* **Assignment**
Extract each line from the records that contains the word "difference". The match is case-sensitive.

* **Dataset extract**
--------

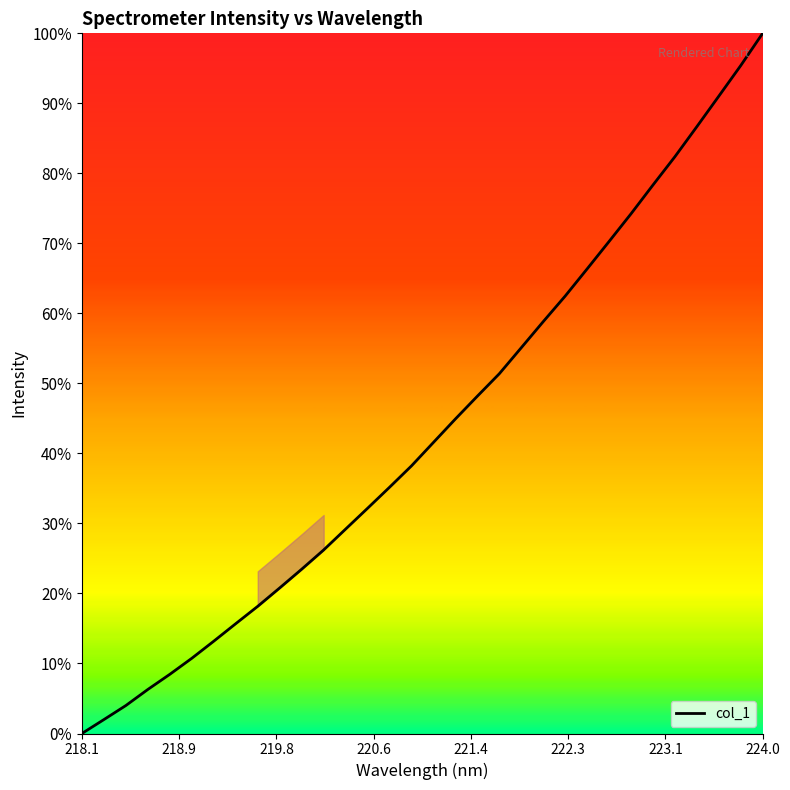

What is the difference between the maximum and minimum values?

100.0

--------

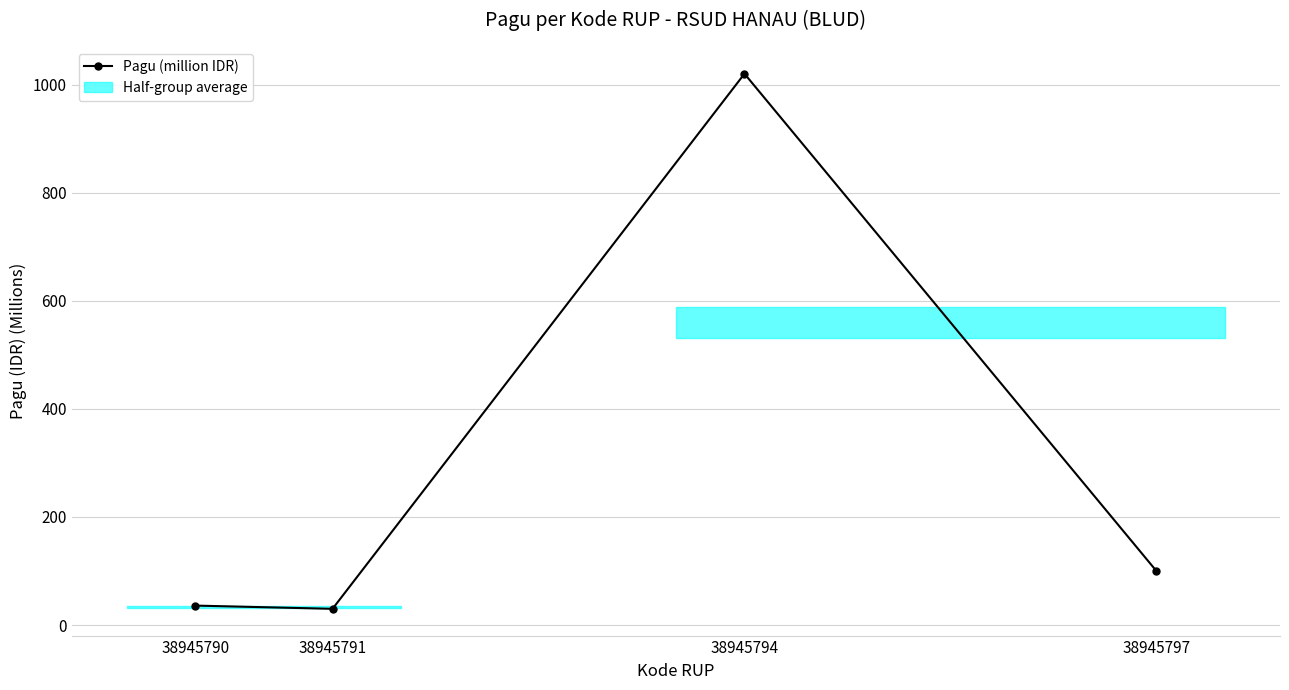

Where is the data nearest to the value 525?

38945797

--------

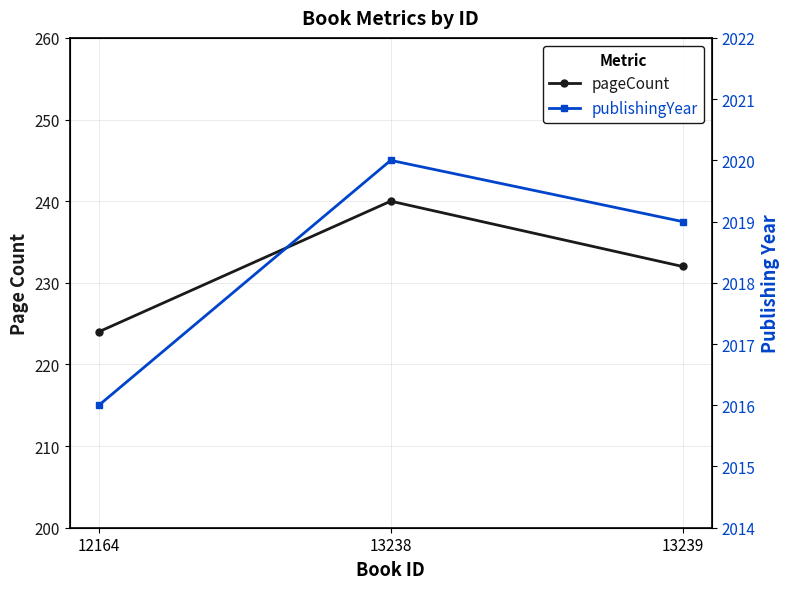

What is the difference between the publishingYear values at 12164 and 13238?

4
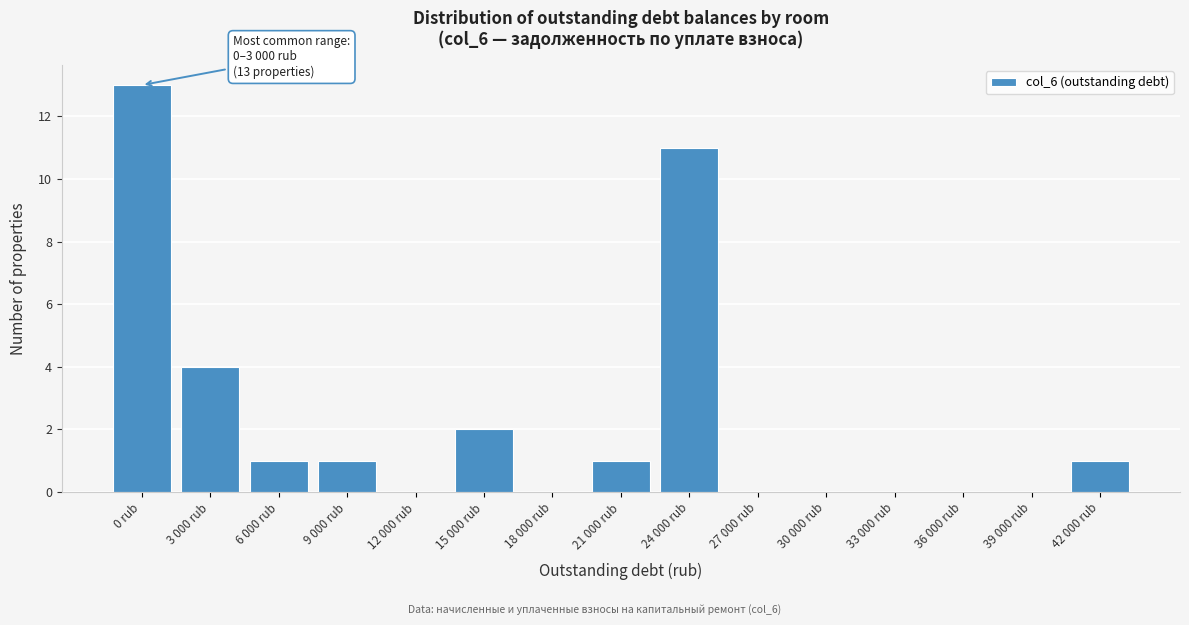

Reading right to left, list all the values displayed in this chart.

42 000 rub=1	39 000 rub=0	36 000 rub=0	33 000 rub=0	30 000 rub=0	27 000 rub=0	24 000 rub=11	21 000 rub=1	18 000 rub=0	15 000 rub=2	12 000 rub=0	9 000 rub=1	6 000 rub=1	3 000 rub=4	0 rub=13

--------

* **Solution to the exercise**
What is the difference between the maximum and minimum values?
What is the difference between the publishingYear values at 12164 and 13238?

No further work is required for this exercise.